Maria Comes Looking for Her Husband

Martha, alone after her mother’s final departure, has her own realization. She knows now that her mother does not love her. She hates Jan, but more than this, she hates the world and the life she was condemned to. Despite now having the money to move abroad, there is nowhere on earth she wants to live. Martha resolves to commit suicide.
At this point, Maria enters the hotel looking for Jan. She is anxious and worried. Martha, who at first takes her for a guest seeking a room, coldly turns her away. When Maria says she is looking for Jan, Martha tells her he is not at the hotel. Maria persists, saying he must be, and Martha continues to deny it, telling Maria he left in the night. Finally, Martha tries to get rid of Maria by telling her that her husband’s whereabouts have nothing to do with her. At this, Maria reveals Jan’s secret and tells Martha the man she is talking about is actually her long-lost brother. To Maria’s shock, Martha not only says she already knows but also that Jan is dead.
Maria cannot believe what she is hearing and thinks Martha is joking. But Martha proceeds to calmly and coldly explain how she and her mother murdered Jan. She also tells Maria about how they have been committing similar crimes for years. When Maria tries in horror to get Martha to see what she has done, she only succeeds in making her angry, not repentant.
Before she leaves to commit suicide, Martha has one last thing that she wants to do: make Maria realize that the world is a cruel, indifferent place in which nobody really has a home.
Maria is left broken and bewildered, distraught in her loss and grief. After Martha goes, Maria calls out in despair for someone to reassure her that Martha’s words are not true. Crying out to God to have mercy on her, she is interrupted by the Old Servant. She begs him to help her and, in the final line of the play, he says, “No!”
Remorselessly Bleak or a Message of Hope?

The Misunderstanding received mixed reviews when first performed in 1944. There are several reasons for this. Firstly, Camus wanted the play to be in the style of an ancient Greek tragedy. As with other plays, he chose to have his characters speak in a highly stylized literary manner.
He also uses specific phrasing in the actors’ speech to draw out the dramatic irony and themes of misunderstanding and talking at cross-purposes. This technique was lost on many theater-goers, however, who found it hard to accept characters who were supposed to be sheltered, country folk, but who spoke highly formal French rarely encountered outside classical literature.
People were also unprepared for the existential and absurdist themes within Camus’s play. Several decades later, audiences are more familiar with these ideas and prepared to encounter them on stage. However, Camus believed it contained a message of hope. To understand what this could be, we need to consider Camus’s broader project.
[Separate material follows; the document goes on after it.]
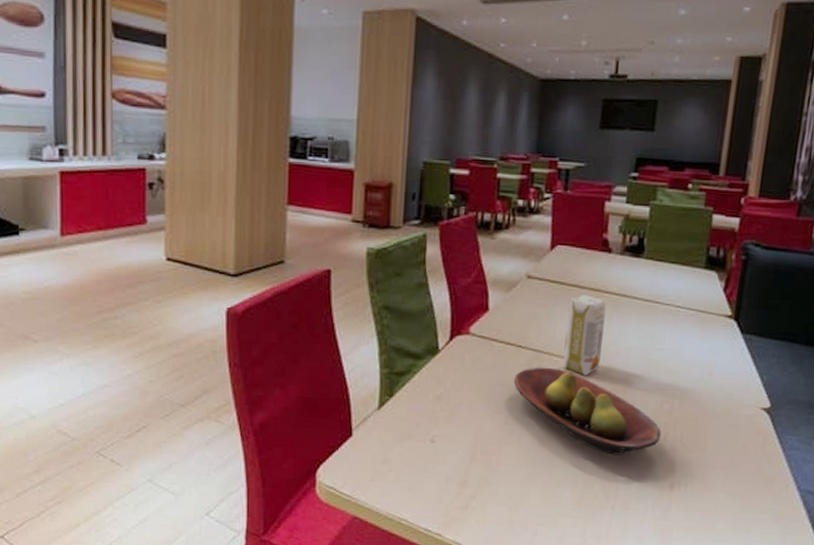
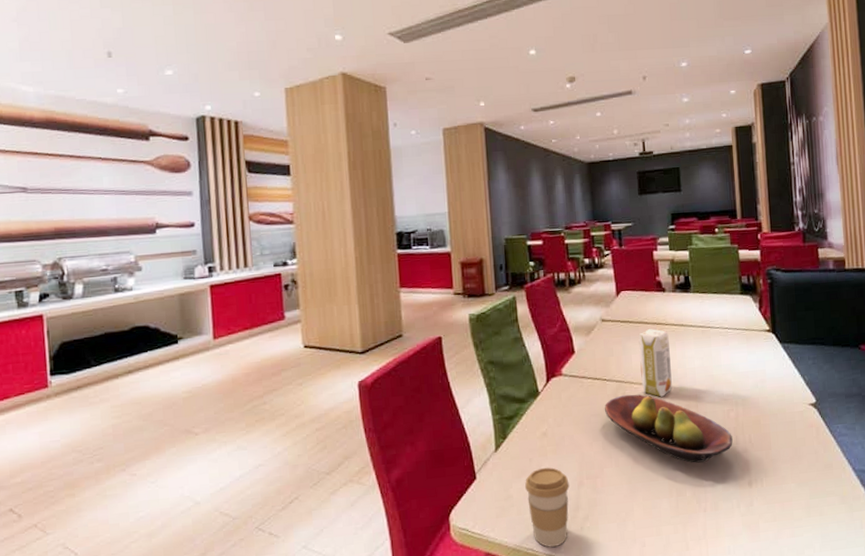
coffee cup: none [407,434,460,521] -> present [524,467,570,547]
The play is part of a cycle of works devoted to Camus’s exploration of the absurd and the search for meaning in a meaningless universe. Its companion pieces are the novel The Stranger, the essay The Myth of Sisyphus, and another play, Caligula.
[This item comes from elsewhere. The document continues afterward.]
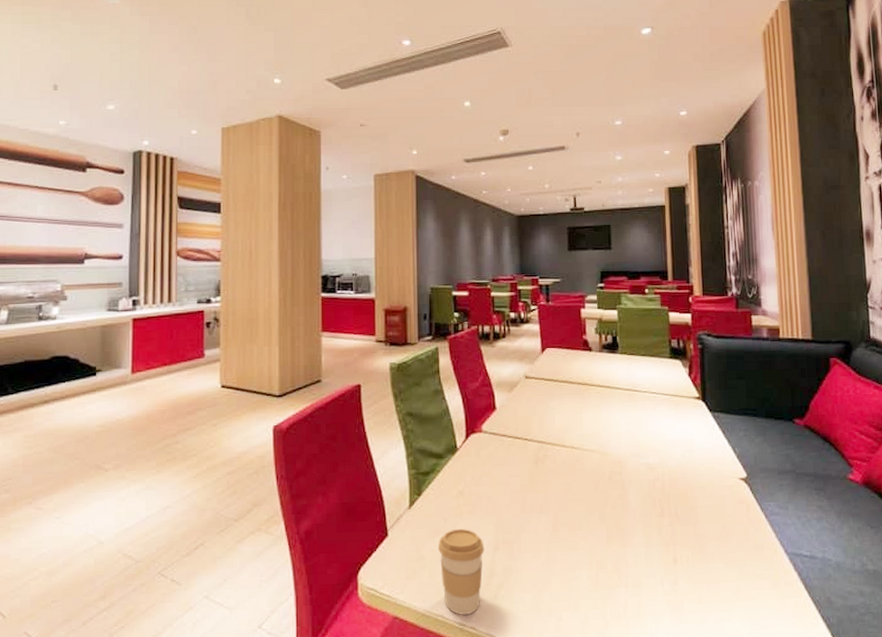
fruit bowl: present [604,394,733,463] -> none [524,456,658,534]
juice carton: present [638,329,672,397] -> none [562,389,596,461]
In all these works, Camus is attempting to understand how we know, for sure, that some things in life are meaningful. After all, if we live in a meaningless universe, then the only things that can be meaningful are those we give meaning to. But there is a problem. If we simply choose to say something is meaningful, how can we truly believe it to be so? In his absurd works, Camus is interested in awareness gained from revelatory experiences.
In the play, Martha’s mother is apathetic and completely indifferent to life. After realizing she has killed her son, she suddenly realizes there is something meaningful and valuable in life: a mother’s love. This is not something she chooses to believe. Far from it. The realization is devastating, and she ends up taking her own life as a result. Not because she would rather live in a world without love, but because she has discovered there is love in the world and cannot live with the knowledge she desecrated it.